Wegen der alarmierenden Corona-Infektionslage hat Japan den Notstand für die Paralympics-Stadt Tokio abermals verlängert und auf weitere Präfekturen ausgeweitet. Die Regierung des wegen seiner Corona-Politik im Umfragetief steckenden Ministerpräsidenten Yoshihide Suga beschloss am Dienstag, den in Tokio und fünf anderen Präfekturen zunächst bis 31. August verordneten Notstand bis zum 12. September zu verlängern. Er gilt damit bis nach den Paralympics, die vom 24. August bis 5. September dauern. Zugleich wird der Notstand auf sieben weitere Präfekturen ausgeweitet.

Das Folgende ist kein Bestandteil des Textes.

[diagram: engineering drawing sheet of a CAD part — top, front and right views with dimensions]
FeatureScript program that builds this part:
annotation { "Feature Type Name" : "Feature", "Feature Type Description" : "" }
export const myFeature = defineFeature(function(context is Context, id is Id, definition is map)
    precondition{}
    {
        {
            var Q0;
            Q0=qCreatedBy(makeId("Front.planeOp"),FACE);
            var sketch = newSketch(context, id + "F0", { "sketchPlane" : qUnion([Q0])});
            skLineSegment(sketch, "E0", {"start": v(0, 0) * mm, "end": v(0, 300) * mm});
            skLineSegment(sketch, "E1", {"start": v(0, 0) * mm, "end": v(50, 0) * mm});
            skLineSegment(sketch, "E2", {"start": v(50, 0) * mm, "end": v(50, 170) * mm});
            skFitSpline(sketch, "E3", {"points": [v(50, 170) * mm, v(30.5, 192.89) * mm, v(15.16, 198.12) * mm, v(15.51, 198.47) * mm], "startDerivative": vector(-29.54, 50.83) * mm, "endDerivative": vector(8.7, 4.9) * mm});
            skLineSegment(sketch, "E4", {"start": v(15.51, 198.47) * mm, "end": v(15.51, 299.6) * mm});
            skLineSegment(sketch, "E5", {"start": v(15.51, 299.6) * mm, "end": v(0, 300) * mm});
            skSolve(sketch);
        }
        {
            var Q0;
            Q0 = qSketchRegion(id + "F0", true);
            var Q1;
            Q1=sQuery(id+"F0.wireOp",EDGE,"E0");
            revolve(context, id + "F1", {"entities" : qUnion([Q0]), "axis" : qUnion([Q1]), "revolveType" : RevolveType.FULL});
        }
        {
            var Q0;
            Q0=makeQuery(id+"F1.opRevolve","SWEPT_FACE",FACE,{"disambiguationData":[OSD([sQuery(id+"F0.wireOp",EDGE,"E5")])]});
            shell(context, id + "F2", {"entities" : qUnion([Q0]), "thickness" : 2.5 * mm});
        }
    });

Die Paralympics in Tokio werden wegen der Corona-Lage ohne Zuschauer abgehalten.
Die Sicherstellung der medizinischen Versorgung von Covid-19-Patienten habe «höchste Priorität», sagte Suga. Er hatte den Notstand bereits mehrfach verlängert. Dennoch hat sich die Zahl der Neuinfektionen in Tokio seit Beginn der Olympischen Spiele nahezu verdreifacht, wenngleich von der olympischen Blase keine Gefahr ausgegangen sein soll. Experten vergleichen die Lage mit einer Katastrophe. Die Gesundheitsämter seien inzwischen am Anschlag. Bei dem «Notstand» in Tokio und anderen Präfekturen geht es vor allem darum, dass Restaurants keinen Alkohol anbieten und früher schließen.
Vor diesem Hintergrund hatten die Organisatoren der Paralympics am Vortag beschlossen, wie zuvor schon bei Sommerspielen Zuschauer von den Wettkämpfen auszuschließen. Eine Ausnahme wird jedoch für Schülerinnen und Schüler im Rahmen eines Erziehungsprogramms der japanischen Regierung gemacht: Sie dürfen sich Wettkämpfe anschauen, wenn die lokalen Schulbehörden dies in Absprache mit den Eltern wünschen. Während der Paralympics werden rund 4400 Athletinnen und Athleten um die Medaillen wetteifern.